Wednesday, June 3, 2015

[Gluten-Free] Salmorejo (Chilled Spanish Soup)

So... I don't have A/C in my truck right now. To the normal person, that may not sound like a state of emergency, but I live in Florida. And here when the dog days of summer come around, it's so hot you literally start sweating just walking out to the car in the morning! Forget your makeup. It starts melting off your face the minute you get outside. And if you don't have A/C in your car, it's like driving a portable sauna around town. Great. Well, I know what's moving to the top of my "to-do" list this week. Geez Louise.

And since I've been driving around in portable sauna recently, the last thing I want to eat is something hot. Which coincidentally made me reminisce about the summer in college I studied in Sevilla. It was one of the most amazing experiences of my life. It was also one of the hottest. Oh stop, I'm not talking about the Spanish men, I'm talking about the weather. Holy cow, it gets hot there. I guess it didn't help that I was walking three miles to and from school everyday. It wasn't until I came back to the United States when I discovered that the daily forecast of 40 degrees Celsius was 104 degrees Fahrenheit. 104 degrees!? Oh and we didn't have A/C!

Luckily, my house mom Aurora was a master making Salmorejo - a delicious and hearty Spanish soup that is served perfectly chilled. I would devour it. It was exactly what I needed after a long hot, A/C-less afternoon. I fell so in love with Aurora's soup that I just had to ask her for the recipe. She looked at me like I was crazy to think that she had the recipe written down! Instead, she let me watch her make it. So there I was with a notebook and pen in hand just trying to keep up.
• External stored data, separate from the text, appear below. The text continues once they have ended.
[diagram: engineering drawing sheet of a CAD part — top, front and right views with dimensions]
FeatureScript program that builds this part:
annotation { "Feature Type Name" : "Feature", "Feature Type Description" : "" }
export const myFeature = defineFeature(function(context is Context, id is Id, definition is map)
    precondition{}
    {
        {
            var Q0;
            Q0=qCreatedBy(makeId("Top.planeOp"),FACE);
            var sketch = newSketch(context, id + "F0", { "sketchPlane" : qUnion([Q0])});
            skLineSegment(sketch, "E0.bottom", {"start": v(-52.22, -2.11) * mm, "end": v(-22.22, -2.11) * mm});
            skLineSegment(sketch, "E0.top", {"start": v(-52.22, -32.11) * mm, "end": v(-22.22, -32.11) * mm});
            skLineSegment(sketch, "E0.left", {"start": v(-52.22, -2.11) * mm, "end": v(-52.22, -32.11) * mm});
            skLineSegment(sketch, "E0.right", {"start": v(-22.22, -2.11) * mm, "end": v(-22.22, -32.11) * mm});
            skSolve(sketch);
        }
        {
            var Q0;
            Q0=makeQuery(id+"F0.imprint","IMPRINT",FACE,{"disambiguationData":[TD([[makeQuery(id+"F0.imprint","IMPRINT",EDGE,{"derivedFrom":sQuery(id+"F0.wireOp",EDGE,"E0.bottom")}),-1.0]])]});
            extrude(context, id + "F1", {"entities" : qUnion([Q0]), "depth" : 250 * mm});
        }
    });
She did everything so fast and of course, no measurements.

When I decided to try the "recipe," I made a few changes to make it more of my own. More cucumber. More garlic. A little pinch of salt. It was the stuff of dreams. Delicious. But do you know what? Patrick never wanted it. "I don't like cold soup," he would say. I agree it's a little bit different than the norm but I thought it was fabulous. What could I do to make it more tasty? Hmmm... I could take him for a spin in the portable sauna. Too harsh?

Then it hit me... bacon.

So, I topped my chilled soup with perfectly crisp pieces of salty bacon and held my breathe. Patrick absolutely loved it! In fact, the other night, he walked into the kitchen while I was taking these pictures. I told him I would be done in a few minutes and then I would get started on dinner. He looked at me so disappointed and said, "Oh, we're not eating Salmorejo? I love that stuff."  

My heart melted and then I thought, thank God for bacon.

Now, if I could just get the A/C fixed before everything else melts...

[Gluten-Free] Salmorejo (Chilled Spanish Tomato Soup)
When summer rolls around, I start craving lighter meals. This is one of my go-to summer lunches. The addition of bread creates a great texture and the hard boiled eggs make it hearty. Serve this to me after a long, hot afternoon on the beach and I am in heaven.

Makes 4 servings

4 eggs
2 cups chopped tomatoes, fresh or canned 
1 cup chopped red pepper (¾ of a medium red pepper)
½ cup chopped cucumber (¼ of a large cucumber)
½ cup chopped red onion (½ of a medium red onion)
2 cloves garlic
1 cup cubed gluten-free bread (I use “Gluten Free Gourmet” or "Udi's" brand baguettes)
1 teaspoon salt
1 cup extra virgin olive oil, plus more for serving
7-8 slices bacon or turkey bacon

Place eggs in a medium saucepan and fill with cold water until the eggs are completely submerged. Bring to a boil over medium-high heat. Once the water is boiling, turn off the heat. Let the eggs sit in the hot water, uncovered, for 15 minutes. Then, remove the eggs from the water. Let the eggs sit for about 2 minutes. Once they are cool enough to handle, roll each egg on the counter to crack the shell. Then carefully remove the shell of each hard-boiled egg.* Discard shells. Set the eggs aside.

In a blender or food processor, place the tomatoes, red pepper, cucumber, red onion, garlic, cubed bread, salt, and 2 hard-boiled eggs. Blend until smooth. Then with the blender running, slowly pour in the extra-virgin olive oil. Blend until completely combined. Transfer soup to an airtight container and place in the fridge for 1-2 hours, or until cold.

Right before serving, cook your choice of bacon in a large sauté pan over medium to medium-high heat (if you are using turkey bacon, you might want to add 2 tablespoon extra-virgin olive oil to the pan). Cook until crisp on both sides, turning them to brown evenly. Chop bacon and set aside.

When ready to serve, slice or crumble the remaining 2 hard-boiled eggs and place on top of the chilled soup. Then top each bowl with the chopped bacon and a drizzle of olive oil. Enjoy!
 *Save the garbage disposal! Did you know egg shells and shrimp shells are two of the worst things to put in your garbage disposal? Instead, just toss egg shells into the trash.